> _THE TASK_
Scan the listing below for the word "IRAM" and copy every line that has it.

> _PROVIDED DATA_
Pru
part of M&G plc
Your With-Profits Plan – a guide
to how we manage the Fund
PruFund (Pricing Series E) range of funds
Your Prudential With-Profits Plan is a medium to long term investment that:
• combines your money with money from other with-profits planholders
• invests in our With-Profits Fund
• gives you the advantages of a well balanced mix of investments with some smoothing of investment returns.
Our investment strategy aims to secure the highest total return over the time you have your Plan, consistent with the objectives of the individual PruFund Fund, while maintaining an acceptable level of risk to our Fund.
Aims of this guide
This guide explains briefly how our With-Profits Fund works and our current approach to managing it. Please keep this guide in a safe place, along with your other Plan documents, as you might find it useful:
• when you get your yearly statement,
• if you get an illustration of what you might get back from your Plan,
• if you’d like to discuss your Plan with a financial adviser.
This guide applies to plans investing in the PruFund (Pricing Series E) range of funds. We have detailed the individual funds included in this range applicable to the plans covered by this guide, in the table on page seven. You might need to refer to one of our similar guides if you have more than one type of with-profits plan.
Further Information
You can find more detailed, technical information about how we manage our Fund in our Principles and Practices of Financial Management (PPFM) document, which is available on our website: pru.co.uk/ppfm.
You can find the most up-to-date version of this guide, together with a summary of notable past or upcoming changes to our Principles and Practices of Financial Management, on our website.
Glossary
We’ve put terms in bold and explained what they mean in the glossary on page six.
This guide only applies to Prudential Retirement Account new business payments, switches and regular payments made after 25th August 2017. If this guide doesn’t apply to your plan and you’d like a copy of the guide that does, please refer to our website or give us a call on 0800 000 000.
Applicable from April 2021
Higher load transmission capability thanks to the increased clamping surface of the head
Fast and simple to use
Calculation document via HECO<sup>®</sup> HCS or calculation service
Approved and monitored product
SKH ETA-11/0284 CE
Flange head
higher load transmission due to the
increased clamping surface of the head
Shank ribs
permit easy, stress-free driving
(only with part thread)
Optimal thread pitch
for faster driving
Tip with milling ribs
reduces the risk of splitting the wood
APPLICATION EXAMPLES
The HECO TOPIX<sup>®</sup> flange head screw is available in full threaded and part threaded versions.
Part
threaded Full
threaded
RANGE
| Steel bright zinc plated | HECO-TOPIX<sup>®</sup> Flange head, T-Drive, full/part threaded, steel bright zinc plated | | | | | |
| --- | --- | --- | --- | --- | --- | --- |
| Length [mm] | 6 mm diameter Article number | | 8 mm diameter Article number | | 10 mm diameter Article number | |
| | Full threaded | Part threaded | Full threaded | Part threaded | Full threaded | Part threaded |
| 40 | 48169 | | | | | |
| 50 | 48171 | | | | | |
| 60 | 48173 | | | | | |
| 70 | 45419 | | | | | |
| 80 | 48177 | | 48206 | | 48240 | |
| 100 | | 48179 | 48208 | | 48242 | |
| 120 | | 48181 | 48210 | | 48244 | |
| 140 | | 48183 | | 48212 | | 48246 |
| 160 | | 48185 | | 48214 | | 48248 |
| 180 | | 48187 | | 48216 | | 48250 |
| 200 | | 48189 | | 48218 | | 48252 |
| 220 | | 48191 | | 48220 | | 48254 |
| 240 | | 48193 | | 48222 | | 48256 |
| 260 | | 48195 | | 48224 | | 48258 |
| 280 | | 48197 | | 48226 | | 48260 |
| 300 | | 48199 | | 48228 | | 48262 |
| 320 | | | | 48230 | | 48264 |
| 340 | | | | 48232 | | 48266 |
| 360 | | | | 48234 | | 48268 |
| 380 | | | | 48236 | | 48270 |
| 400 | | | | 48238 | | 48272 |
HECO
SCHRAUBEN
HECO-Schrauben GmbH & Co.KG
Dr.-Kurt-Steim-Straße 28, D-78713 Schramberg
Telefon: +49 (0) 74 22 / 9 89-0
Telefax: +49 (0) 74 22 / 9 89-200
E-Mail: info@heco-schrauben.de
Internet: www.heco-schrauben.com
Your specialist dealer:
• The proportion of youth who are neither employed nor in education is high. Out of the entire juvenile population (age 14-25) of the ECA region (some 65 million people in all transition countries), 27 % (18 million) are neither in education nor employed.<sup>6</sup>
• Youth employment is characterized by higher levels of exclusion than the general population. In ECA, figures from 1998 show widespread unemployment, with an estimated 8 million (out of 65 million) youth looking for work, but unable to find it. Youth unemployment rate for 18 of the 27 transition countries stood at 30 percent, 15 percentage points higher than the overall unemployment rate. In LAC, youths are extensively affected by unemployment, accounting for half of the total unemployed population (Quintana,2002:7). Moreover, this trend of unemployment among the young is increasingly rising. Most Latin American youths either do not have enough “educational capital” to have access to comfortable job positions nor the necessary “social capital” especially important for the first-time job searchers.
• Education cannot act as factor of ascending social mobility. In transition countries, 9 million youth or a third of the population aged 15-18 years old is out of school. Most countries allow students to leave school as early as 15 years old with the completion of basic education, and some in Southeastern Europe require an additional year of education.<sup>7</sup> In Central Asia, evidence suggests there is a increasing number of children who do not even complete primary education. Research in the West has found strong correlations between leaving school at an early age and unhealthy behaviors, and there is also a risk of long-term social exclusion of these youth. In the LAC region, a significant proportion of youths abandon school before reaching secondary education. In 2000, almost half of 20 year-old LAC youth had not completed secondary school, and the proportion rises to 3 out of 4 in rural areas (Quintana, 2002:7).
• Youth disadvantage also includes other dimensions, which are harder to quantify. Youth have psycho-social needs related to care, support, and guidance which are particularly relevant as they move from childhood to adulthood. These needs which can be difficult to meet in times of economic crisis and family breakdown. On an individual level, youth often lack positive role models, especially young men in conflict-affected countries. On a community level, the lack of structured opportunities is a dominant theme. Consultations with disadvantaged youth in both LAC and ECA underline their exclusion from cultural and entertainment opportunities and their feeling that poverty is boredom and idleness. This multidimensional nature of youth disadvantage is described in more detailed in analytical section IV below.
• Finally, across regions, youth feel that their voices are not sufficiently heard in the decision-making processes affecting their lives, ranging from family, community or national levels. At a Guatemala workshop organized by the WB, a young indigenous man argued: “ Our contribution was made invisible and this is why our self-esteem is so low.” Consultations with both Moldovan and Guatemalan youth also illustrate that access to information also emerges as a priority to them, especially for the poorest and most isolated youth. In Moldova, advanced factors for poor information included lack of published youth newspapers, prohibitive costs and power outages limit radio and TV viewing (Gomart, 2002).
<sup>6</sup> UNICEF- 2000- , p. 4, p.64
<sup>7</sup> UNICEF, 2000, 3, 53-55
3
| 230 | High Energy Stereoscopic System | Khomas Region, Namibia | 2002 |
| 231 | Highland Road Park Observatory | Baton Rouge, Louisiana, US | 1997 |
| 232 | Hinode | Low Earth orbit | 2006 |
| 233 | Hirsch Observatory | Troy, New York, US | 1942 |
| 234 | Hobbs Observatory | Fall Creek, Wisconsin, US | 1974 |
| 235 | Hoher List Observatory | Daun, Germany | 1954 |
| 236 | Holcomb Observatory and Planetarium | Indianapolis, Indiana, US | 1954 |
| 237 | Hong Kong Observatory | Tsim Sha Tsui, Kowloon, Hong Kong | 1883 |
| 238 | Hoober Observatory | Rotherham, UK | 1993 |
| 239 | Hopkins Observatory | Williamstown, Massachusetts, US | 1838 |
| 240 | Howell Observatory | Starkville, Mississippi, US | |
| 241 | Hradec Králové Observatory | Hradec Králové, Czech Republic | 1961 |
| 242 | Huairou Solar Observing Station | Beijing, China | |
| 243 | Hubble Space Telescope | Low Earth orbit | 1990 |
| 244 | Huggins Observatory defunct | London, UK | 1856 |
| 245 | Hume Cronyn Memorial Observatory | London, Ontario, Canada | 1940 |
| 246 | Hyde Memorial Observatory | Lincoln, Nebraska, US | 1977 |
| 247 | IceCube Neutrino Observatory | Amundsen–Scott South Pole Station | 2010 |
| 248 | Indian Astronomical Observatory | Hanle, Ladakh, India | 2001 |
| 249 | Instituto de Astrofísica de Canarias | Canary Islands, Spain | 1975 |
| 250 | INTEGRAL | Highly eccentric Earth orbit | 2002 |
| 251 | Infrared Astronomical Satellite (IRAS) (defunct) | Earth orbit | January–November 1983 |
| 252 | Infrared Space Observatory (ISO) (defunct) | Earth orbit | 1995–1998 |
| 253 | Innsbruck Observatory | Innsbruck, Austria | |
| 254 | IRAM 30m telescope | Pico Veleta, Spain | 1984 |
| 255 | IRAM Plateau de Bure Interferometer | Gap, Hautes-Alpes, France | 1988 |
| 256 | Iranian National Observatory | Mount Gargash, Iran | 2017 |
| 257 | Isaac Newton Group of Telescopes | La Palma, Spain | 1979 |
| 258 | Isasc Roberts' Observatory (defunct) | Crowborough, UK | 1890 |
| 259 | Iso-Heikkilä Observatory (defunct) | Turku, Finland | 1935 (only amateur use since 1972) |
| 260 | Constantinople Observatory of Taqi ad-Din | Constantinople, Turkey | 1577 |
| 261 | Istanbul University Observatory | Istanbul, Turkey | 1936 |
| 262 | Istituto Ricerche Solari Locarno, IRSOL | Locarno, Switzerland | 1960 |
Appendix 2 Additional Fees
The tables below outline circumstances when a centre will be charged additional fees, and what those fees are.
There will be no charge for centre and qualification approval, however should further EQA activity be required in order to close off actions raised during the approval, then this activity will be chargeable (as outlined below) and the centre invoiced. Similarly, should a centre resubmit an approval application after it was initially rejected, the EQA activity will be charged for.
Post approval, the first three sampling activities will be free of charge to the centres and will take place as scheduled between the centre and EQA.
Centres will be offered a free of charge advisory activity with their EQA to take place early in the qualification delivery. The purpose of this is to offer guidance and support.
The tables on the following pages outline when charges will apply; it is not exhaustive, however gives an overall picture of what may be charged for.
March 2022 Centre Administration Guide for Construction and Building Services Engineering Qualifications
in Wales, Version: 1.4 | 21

> _EXERCISE RESPONSE_
| 254 | IRAM 30m telescope | Pico Veleta, Spain | 1984 |
| 255 | IRAM Plateau de Bure Interferometer | Gap, Hautes-Alpes, France | 1988 |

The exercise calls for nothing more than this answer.